What this task involves: Copy the items line for line without any changes, beginning at the first line and continuing through the line that contains "soient les écueils, et".

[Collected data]
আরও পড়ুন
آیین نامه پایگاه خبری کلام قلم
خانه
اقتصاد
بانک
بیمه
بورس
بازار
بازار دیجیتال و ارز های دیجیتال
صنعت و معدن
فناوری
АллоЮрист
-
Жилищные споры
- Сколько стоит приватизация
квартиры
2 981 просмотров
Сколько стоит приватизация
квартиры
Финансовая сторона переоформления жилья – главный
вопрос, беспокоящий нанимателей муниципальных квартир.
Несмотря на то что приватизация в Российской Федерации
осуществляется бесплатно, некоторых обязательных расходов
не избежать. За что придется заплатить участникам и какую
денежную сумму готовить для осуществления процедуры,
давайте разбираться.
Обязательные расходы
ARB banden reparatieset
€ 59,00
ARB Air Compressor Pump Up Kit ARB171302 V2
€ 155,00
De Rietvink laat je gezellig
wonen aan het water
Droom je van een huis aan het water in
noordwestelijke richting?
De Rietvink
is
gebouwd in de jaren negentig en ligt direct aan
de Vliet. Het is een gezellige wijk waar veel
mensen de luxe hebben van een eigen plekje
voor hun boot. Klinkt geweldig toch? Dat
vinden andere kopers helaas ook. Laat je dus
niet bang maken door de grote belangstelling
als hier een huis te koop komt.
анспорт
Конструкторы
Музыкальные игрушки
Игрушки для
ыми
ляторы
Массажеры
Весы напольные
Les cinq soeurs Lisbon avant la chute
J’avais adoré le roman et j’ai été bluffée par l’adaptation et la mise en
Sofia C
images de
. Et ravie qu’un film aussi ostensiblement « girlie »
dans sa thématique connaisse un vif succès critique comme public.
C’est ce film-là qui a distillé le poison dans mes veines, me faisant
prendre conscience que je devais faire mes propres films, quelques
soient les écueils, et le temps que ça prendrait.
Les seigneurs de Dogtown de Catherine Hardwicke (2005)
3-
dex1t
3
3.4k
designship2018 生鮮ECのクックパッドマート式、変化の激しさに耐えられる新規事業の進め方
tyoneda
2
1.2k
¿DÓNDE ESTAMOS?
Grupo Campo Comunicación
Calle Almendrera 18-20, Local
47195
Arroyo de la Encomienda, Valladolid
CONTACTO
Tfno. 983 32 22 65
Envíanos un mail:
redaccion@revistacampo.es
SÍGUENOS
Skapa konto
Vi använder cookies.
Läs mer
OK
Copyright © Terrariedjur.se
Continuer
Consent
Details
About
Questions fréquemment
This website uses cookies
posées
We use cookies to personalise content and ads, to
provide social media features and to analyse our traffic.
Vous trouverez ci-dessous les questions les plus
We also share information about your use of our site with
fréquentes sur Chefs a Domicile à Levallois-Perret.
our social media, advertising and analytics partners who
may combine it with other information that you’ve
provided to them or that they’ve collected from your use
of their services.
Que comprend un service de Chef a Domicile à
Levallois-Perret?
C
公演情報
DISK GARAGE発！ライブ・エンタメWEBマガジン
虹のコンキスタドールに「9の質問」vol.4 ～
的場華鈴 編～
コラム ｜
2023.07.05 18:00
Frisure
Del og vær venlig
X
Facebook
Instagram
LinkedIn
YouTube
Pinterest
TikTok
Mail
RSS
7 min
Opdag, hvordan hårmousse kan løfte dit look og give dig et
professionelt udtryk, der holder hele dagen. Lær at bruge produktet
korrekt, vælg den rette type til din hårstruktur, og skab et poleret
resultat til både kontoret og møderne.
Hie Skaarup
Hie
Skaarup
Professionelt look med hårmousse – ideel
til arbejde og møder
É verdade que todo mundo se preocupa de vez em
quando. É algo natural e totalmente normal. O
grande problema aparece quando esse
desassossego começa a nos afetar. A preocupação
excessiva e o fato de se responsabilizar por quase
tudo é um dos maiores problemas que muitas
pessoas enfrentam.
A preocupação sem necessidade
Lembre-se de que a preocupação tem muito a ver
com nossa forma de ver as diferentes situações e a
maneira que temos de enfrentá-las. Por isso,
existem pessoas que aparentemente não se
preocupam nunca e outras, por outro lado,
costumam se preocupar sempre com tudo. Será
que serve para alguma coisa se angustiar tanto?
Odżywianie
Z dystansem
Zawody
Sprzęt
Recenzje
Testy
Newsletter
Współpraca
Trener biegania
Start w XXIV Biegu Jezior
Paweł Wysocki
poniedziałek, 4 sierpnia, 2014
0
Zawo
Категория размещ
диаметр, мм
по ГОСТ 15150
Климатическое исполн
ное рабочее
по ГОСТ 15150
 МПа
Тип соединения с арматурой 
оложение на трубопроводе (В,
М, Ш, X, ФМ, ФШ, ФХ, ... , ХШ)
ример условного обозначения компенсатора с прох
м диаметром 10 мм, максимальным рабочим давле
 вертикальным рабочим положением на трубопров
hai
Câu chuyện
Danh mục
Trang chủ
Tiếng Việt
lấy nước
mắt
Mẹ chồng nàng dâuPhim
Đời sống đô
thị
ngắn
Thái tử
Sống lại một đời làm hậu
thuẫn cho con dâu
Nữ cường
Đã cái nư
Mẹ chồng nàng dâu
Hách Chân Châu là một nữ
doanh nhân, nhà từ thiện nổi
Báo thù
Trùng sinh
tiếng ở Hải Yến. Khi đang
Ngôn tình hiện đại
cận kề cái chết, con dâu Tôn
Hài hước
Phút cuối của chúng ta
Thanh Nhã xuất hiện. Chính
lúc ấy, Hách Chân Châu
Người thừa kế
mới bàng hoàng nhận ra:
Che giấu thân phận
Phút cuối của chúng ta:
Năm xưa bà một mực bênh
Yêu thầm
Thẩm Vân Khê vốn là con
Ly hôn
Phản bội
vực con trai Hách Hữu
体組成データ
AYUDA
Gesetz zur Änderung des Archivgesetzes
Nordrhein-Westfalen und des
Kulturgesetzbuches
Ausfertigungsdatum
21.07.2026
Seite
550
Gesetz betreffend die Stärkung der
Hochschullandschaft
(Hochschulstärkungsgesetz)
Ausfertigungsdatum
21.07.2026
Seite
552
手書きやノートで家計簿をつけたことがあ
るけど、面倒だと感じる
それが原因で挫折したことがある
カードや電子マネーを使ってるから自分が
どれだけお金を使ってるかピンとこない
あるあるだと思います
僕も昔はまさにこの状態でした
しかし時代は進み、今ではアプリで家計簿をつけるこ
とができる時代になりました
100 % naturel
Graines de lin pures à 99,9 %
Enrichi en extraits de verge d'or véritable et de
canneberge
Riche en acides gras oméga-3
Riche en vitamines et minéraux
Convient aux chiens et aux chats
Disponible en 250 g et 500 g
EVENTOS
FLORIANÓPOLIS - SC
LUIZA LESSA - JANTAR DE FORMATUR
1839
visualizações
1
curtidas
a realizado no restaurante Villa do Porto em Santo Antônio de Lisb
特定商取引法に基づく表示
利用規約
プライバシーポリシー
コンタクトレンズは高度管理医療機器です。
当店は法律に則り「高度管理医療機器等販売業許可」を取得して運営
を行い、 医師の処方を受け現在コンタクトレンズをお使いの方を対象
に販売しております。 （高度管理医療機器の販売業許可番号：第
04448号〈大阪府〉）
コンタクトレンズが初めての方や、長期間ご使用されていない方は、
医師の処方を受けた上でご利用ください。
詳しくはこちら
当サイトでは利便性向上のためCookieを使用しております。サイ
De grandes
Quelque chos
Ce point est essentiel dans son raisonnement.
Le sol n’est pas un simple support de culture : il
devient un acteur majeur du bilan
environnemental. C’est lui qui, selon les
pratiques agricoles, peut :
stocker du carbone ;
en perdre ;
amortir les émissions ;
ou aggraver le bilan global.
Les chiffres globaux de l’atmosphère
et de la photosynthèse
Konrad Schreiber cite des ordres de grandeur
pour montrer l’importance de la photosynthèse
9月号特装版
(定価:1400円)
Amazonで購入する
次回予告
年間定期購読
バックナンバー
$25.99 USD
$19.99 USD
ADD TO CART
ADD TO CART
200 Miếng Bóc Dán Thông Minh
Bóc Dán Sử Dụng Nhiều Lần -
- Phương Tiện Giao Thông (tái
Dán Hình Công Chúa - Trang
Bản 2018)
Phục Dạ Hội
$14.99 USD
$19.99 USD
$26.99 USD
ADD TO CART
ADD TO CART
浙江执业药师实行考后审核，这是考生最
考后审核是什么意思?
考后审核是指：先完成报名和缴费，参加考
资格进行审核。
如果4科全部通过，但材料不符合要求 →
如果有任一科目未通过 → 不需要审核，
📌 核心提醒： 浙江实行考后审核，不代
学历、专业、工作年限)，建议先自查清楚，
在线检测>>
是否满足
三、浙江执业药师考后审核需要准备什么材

Solution to the problem:
আরও পড়ুন
آیین نامه پایگاه خبری کلام قلم
خانه
اقتصاد
بانک
بیمه
بورس
بازار
بازار دیجیتال و ارز های دیجیتال
صنعت و معدن
فناوری
АллоЮрист
-
Жилищные споры
- Сколько стоит приватизация
квартиры
2 981 просмотров
Сколько стоит приватизация
квартиры
Финансовая сторона переоформления жилья – главный
вопрос, беспокоящий нанимателей муниципальных квартир.
Несмотря на то что приватизация в Российской Федерации
осуществляется бесплатно, некоторых обязательных расходов
не избежать. За что придется заплатить участникам и какую
денежную сумму готовить для осуществления процедуры,
давайте разбираться.
Обязательные расходы
ARB banden reparatieset
€ 59,00
ARB Air Compressor Pump Up Kit ARB171302 V2
€ 155,00
De Rietvink laat je gezellig
wonen aan het water
Droom je van een huis aan het water in
noordwestelijke richting?
De Rietvink
is
gebouwd in de jaren negentig en ligt direct aan
de Vliet. Het is een gezellige wijk waar veel
mensen de luxe hebben van een eigen plekje
voor hun boot. Klinkt geweldig toch? Dat
vinden andere kopers helaas ook. Laat je dus
niet bang maken door de grote belangstelling
als hier een huis te koop komt.
анспорт
Конструкторы
Музыкальные игрушки
Игрушки для
ыми
ляторы
Массажеры
Весы напольные
Les cinq soeurs Lisbon avant la chute
J’avais adoré le roman et j’ai été bluffée par l’adaptation et la mise en
Sofia C
images de
. Et ravie qu’un film aussi ostensiblement « girlie »
dans sa thématique connaisse un vif succès critique comme public.
C’est ce film-là qui a distillé le poison dans mes veines, me faisant
prendre conscience que je devais faire mes propres films, quelques
soient les écueils, et le temps que ça prendrait.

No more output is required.